И он хлопнул затвердевшими от мозолей руками по бедрам и зажурчал своим пульсирующим смешком, похожим на мелкие пулеметные очереди. Но смех его был настолько заразителен, что Александр расхохотался, уже не сдерживаясь, и это окончательно сблизило их доверительным расположением друг к другу. Александр окинул взглядом захламленную комнату, спросил то, что хотелось спросить раньше:
— Скажи, вот ты живешь здесь один, наверное, получаешь стипендию — а на жизнь хватает?
— До изжоги. В баню не хожу. Купаюсь в деньгах. Что за вопрос! Ха-ха и хи-хи. Я самостоятельный мужик. Во-первых, я леплю вот эти кувшины, вазочки и кружки. Потом: подбираю на свалках старую мебелишку и реставрирую. Иногда везет. И таким образом подторговываю на Тишинке. На рынке публика бестолковая, бедная и шалая — пейзажи не покупают. А жаль. Но керамикой и реставрацией жить можно. Не Крез и не Ротшильд, а с голоду дуба не дам. Что за вопрос? — воскликнул Максим и догадливо протянул: — Т-с-с, засек! Не понравился мой аристократический антураж? — Он пальцем заключил свою комнатку в кольцо и широко ухмыльнулся. — А ты знаешь — : мне пока этого хватает. Полная независимость. Свободен. Как собака. Как облака в небе. Как вольный осел без ослихи!
— Запрещается запрещать?
— Совершенно верно. Запрещается думать и делать не то, что ты хочешь. А что тебе не нравится у меня, Александр? Неудобно? Сыровато?
Александр поморщился, переждав уколовшую боль в предплечье.
— Я привык ко всему, Максим. Плащ-палатка, сырая солома в сарае, котелок под головой вместо подушки — для меня уют. Наоборот — у тебя мне нравится. Но вот что. Пока я побуду у тебя. Поэтому возьми. Сколько истратишь.

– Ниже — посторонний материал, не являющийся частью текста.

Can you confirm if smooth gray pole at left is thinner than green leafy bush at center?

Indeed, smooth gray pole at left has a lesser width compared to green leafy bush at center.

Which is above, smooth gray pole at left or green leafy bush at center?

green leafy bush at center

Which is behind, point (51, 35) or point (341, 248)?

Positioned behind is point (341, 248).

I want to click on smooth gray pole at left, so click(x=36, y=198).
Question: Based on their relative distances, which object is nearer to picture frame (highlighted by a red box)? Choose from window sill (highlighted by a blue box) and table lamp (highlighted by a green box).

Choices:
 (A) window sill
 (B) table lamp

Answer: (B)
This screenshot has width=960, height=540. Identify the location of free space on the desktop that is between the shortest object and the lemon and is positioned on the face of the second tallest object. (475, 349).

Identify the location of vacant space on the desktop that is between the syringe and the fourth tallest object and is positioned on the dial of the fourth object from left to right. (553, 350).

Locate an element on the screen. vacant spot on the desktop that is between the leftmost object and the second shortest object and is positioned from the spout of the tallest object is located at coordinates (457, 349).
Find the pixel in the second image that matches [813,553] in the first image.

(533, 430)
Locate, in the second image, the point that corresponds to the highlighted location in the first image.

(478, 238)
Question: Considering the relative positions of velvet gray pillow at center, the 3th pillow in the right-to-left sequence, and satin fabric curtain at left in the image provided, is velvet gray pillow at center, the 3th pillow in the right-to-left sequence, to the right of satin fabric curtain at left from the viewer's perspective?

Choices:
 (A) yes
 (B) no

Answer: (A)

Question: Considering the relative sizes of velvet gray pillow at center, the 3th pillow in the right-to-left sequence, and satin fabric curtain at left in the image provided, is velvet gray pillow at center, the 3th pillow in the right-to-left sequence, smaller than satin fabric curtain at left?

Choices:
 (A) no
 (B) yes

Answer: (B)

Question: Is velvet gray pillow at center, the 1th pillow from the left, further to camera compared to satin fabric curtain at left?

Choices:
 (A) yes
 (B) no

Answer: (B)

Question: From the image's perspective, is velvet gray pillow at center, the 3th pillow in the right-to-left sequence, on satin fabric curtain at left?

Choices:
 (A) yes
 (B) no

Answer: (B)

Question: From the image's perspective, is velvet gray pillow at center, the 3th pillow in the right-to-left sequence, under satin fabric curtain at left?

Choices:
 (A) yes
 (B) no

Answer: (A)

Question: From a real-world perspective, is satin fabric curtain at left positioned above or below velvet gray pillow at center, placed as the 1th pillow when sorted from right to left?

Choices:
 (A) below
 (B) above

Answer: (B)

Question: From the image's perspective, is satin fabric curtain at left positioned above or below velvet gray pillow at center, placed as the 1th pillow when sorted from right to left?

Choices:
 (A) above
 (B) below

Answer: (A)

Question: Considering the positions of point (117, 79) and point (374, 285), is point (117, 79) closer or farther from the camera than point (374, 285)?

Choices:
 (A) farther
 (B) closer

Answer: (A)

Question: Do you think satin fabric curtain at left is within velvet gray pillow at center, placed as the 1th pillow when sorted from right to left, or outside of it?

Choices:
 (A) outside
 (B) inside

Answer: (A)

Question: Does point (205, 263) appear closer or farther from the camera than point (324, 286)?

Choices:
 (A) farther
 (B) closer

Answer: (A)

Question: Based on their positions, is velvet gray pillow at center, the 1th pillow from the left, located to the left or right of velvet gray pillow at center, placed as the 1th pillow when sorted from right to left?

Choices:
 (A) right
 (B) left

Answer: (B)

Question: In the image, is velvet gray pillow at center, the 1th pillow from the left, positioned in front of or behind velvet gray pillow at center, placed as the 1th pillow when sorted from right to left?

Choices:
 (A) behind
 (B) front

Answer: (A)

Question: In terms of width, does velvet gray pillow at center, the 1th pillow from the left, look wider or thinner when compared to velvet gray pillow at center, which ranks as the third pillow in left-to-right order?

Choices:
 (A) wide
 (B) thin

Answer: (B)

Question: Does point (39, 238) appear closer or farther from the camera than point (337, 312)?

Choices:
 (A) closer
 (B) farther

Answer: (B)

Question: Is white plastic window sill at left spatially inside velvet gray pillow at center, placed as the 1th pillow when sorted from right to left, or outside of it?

Он вынул туго распиравшую карман пачку денег, оставленную для него Кирюшкиным, положил ее на стол. Максим, подойдя к столу косолапой развалкой, пощупал двумя пальцами пачку купюр, оттопырил губу.
— Ого! Такие самоцветы? Ты что, сберкассу ограбил?
— Дали друзья на излечение.
Максим в задумчивости взлохматил свои пшеничные волосы.